In India, the two primary stock exchanges are the Bombay Stock Exchange (BSE) and National Stock Exchange (NSE). Further, there is a primary market where companies list their shares for the first time. Secondary markets allow investors to buy and sell shares issued during the initial public offering (IPO).
Few simple points to know about how the Stock Market works:
Working of the Stock Market
Before you learn the basics of trade, it is essential to know about how does stock market work? Here is its working explained in detail:
The Stock Exchange Board of India (SEBI), stock exchanges, brokers, and traders/investors
The stock exchange provides a platform for trading in financial products. The companies (listing their shares), brokers, traders, and investors must register with SEBI and the exchange (BSE, NSE, or regional exchanges) before trading.
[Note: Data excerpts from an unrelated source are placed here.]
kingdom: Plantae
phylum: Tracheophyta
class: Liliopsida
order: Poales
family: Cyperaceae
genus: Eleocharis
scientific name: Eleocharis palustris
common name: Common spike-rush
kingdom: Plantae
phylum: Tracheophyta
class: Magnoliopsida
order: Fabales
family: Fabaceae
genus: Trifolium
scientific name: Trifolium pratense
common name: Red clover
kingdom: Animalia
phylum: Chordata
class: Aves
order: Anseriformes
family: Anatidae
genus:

Steps to Invest in the Indian Stock Market
The companies file a draft offer document with the SEBI. This document comprises information about the company—shares being diluted, price band, and other details. On approval, the company offers its shares to investors through an IPO on the primary market.
The Company issues and allots shares to some or all investors who bid during the IPO. The shares are then listed on the stock market (secondary market) to enable trading. This platform is a medium offered for the initial investors to exit their share market investments. In addition, investors who failed to receive allotment during the IPO are given the opportunity to buy shares on the secondary market.
Broking agencies (registered with SEBI and the stock exchange) are intermediaries between the investors and the Indian stock market. On receiving instructions from the clients, the brokers place their orders on the market. On matching a buyer and seller, the trade is successfully executed. A confirmation is received from the stock exchange and sent to both the buyer and seller.
Historically, this procedure was manual and thus time-consuming and cumbersome. However, with online trading platforms, the entire procedure of matching buyers and sellers is done through the internet. This has reduced the transaction time to a few minutes.
Nonetheless, there are thousands of potential investors and converging all of them in one location is impossible. Stock exchanges and broking agencies play a crucial role in this situation.
This occurs when an order is placed by brokers on behalf of their clients on the exchange where it is processed. There are several parties involved in the entire processing. When buyers and sellers are matched, the stock exchange sends a confirmation to both parties to avoid defaults. The executed trades are settled, which is the process where the buyer receives the shares and sellers receive their funds. The Indian stock market adopts the T+2 settlements, where the settlement occurs within two working days from the day of the transaction.
Following the stock market basics and understanding how it works will help make investing profitable and prevent investors from taking unnecessary risks.